今のように立派な社殿が作られたのは、明治時代になってからなので、それまでは村人たちがひっそりと「義理大権現」として供養していたそうな。
供養塔に刻まれた「離楓妙散」はお松さんの法名の「春徳院離楓妙散」を元にしたものですね。
また、お松さんが寵愛していた猫の三毛ちゃんが御祭神として祀られた猫の塚もあります。
どちらもひっそりとした場所にあるので、気が付かずスルーしてしまうかも。
こららの墓所の近くには、鳥居と樹齢300年の御神木「イヌマキ」があるので目印にするとよいですよ。
このイヌマキは、村人たちがお松さんの供養のために植えたと伝わっています。
招き猫でなく本物の猫にも出会える
お松大権現では、招き猫や猫仏だけでなくリアル猫にも出会えます。
実は私は猫がいることを知らなくて、境内を一通り見て回った後で休憩しようとテーブル前の椅子に腰を下ろそうとしたときに、可愛らしいネコちゃんが椅子の上でゴロンとしている姿を見て和みました。
聞くところによると、お守りを買う時に店番をしていることも。く~、見てみたいぞ。
ちなみに授与所には、かわいい猫をモチーフにしたお守りがあるのでチェックしよう。
猫は気まぐれな生き物なので、バッタリ会えるかは運しだいかな。もし出会えたなら愛でてあげて下さいね。
伝承のやかたで伝承アニメを見よう
お松の伝承を目的としたギャラリーこと「伝承のやかた」へ足を運んでみよう。
ここでは、伝承アニメが上映されており、「阿波の化け猫騒動」についてより理解度を深めることができる。
さらにお菓子やマグカップ、ガーゼタオルなどお土産コーナーも併設しています。
もちろん色々なデザインの招き猫も販売しているので、お気に入りの逸品がみつかるかも知れないですね。
お松大権現の基本情報とアクセス
住所 | 徳島県阿南市加茂町不ケ63 |
電話番号 | 0884-25-0556 |
【アクセス】
- JR阿南駅から加茂谷行きの阿南バスに乗車して、終点の「加茂谷」バス停で下車して直ぐ(バスの乗車時間は約40分)
- 徳島自動車道「徳島IC」から車で約50分
お松大権現の駐車場
お松大権現には、無料駐車場があります。(普通車 20台)
受験シーズンなど混雑時は、加茂谷中学校のグラウンドが駐車場になります。
まとめ
お松大権現は、勝負事や受験のパワースポットとして多く参拝者が足を運びます。
「阿波の化け猫騒動」が御祭神の由来ですが、怖い話ではなく猫が悪を討つお話であり、オカルトが苦手な方でも大丈夫ですよ。

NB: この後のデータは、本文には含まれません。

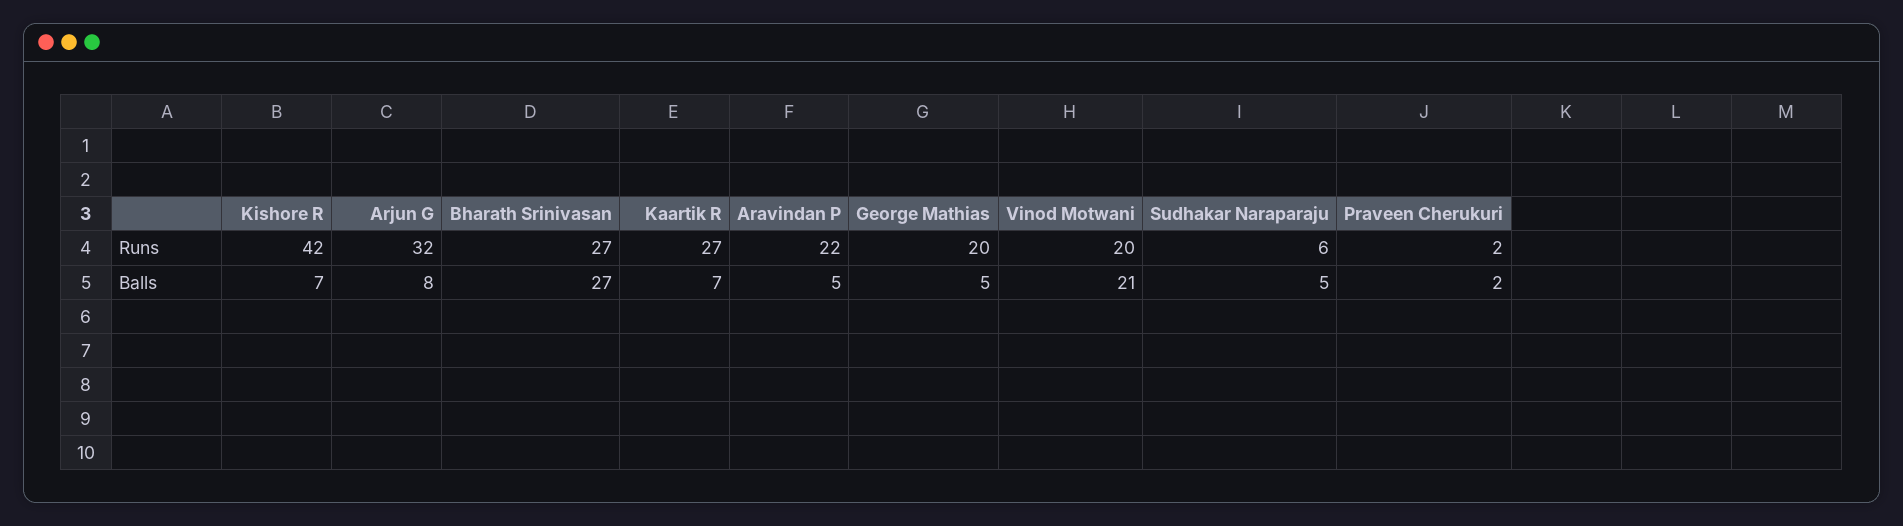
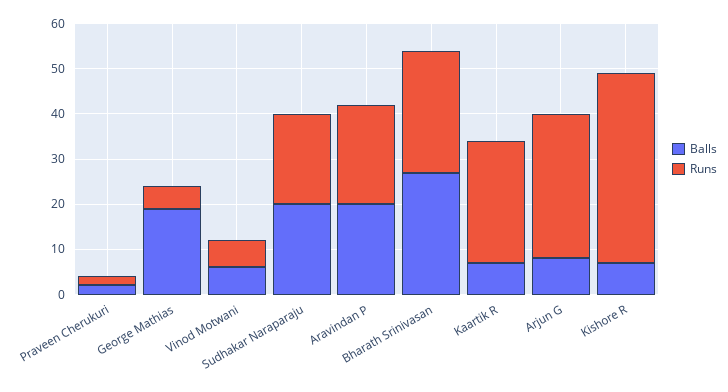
Runs, George Mathias: 20 -> 5
Runs, Vinod Motwani: 20 -> 5
Runs, Sudhakar Naraparaju: 6 -> 20
Balls, Aravindan P: 5 -> 20
Balls, George Mathias: 5 -> 20
Balls, Vinod Motwani: 21 -> 5
Balls, Sudhakar Naraparaju: 5 -> 20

境内には、これでもかというほどの招き猫や猫仏がいるので、見応えが抜群ですね。なので、猫好きの人はもちろん、そうでない人も楽しめる。
また、御朱印やお守りなどの授与品は、猫をモチーフにしたオリジナルのものばかりなので、特に猫好きな人にはより満足度が高いでしょう。